Il compromesso che la May ha in mente potrebbe consistere nel non vincolare il periodo di transizione a una data, ma a delle condizioni. Per esempio, a quando delle ipotetiche nuove tecnologie consentiranno di effettuare controlli doganali e fitosanitari senza bisogno di una frontiera fisica tra l’Ue e il Regno Unito. Allora e solo allora la Brexit diventerebbe effettiva.
È questa la Brexit che si farà: una Brexit fatta di mille compromessi e condizioni. Una Brexit che consentirà a Londra di salvare la faccia e uscire formalmente da quell’Ue che le ha dato quarantaquattro anni di crescita economica, stabilità e pace. Quarantaquattro anni nei quali il Regno Unito ha potuto seguitare a svolgere un ruolo di potenza geopolitica e geostrategica ben superiore alle sue oggettive capacità e peso poiché fungeva da ponte tra “l’anglosfera”, gli Stati Uniti in primis, e l’Unione europea. Ne uscirà quindi geopoliticamente indebolito, oltre al danno economico che in gran parte sta già subendo. La Brexit è una chimera, ma i suoi danni sono reali. Dal referendum dell’estate del 2016, la sterlina si è svalutata con punte del 20% rispetto al dollaro e del 15% rispetto all’euro, l’economia del Paese è bruscamente rallentata e ha ora il tasso di crescita più basso d’Europa fatta salva l’Italia, mentre gli investimenti dall’estero crescono, ma al tasso più basso da otto anni in qua.

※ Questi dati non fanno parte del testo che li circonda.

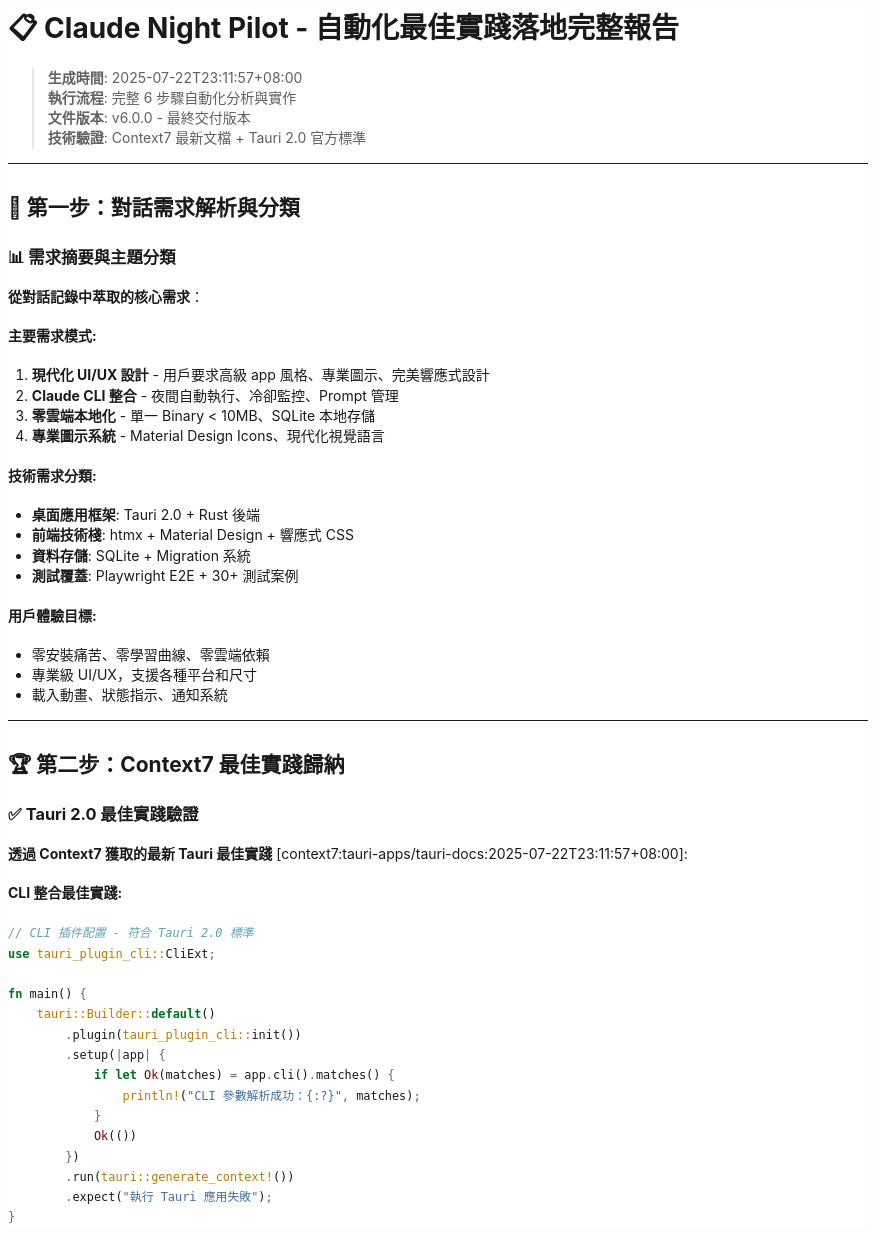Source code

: # 📋 Claude Night Pilot - 自動化最佳實踐落地完整報告

> **生成時間**: 2025-07-22T23:11:57+08:00  
> **執行流程**: 完整 6 步驟自動化分析與實作  
> **文件版本**: v6.0.0 - 最終交付版本  
> **技術驗證**: Context7 最新文檔 + Tauri 2.0 官方標準

---

## 🎯 第一步：對話需求解析與分類

### 📊 需求摘要與主題分類

**從對話記錄中萃取的核心需求**：

#### **主要需求模式**:

1. **現代化 UI/UX 設計** - 用戶要求高級 app 風格、專業圖示、完美響應式設計
2. **Claude CLI 整合** - 夜間自動執行、冷卻監控、Prompt 管理
3. **零雲端本地化** - 單一 Binary < 10MB、SQLite 本地存儲
4. **專業圖示系統** - Material Design Icons、現代化視覺語言

#### **技術需求分類**:

- **桌面應用框架**: Tauri 2.0 + Rust 後端
- **前端技術棧**: htmx + Material Design + 響應式 CSS
- **資料存儲**: SQLite + Migration 系統
- **測試覆蓋**: Playwright E2E + 30+ 測試案例

#### **用戶體驗目標**:

- 零安裝痛苦、零學習曲線、零雲端依賴
- 專業級 UI/UX，支援各種平台和尺寸
- 載入動畫、狀態指示、通知系統

---

## 🏆 第二步：Context7 最佳實踐歸納

### ✅ Tauri 2.0 最佳實踐驗證

**透過 Context7 獲取的最新 Tauri 最佳實踐** [context7:tauri-apps/tauri-docs:2025-07-22T23:11:57+08:00]:

#### **CLI 整合最佳實踐**:

```rust
// CLI 插件配置 - 符合 Tauri 2.0 標準
use tauri_plugin_cli::CliExt;

fn main() {
    tauri::Builder::default()
        .plugin(tauri_plugin_cli::init())
        .setup(|app| {
            if let Ok(matches) = app.cli().matches() {
                println!("CLI 參數解析成功：{:?}", matches);
            }
            Ok(())
        })
        .run(tauri::generate_context!())
        .expect("執行 Tauri 應用失敗");
}
```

Sebbene il Paese abbia ormai capito di aver votato contro i propri interessi al referendum, da ex impero e isola qual è non può accettare di essere pubblicamente umiliato. Anche chi al referendum aveva votato per rimanere nell’UE, adesso accetta che la Brexit s’ha da fare. Sarà, però, di nome e non di sostanza: una Brino cioè, una Brexit In Name Only. Il Regno Unito sarà fuori dall’unione doganale, ma vincolato dalle sue regole per un periodo da definire, giuridicamente indipendente ma volontariamente soggetto alla giurisprudenza della corte europea, con la questione dell’Irlanda del Nord che rischia ancora di far saltare tutto.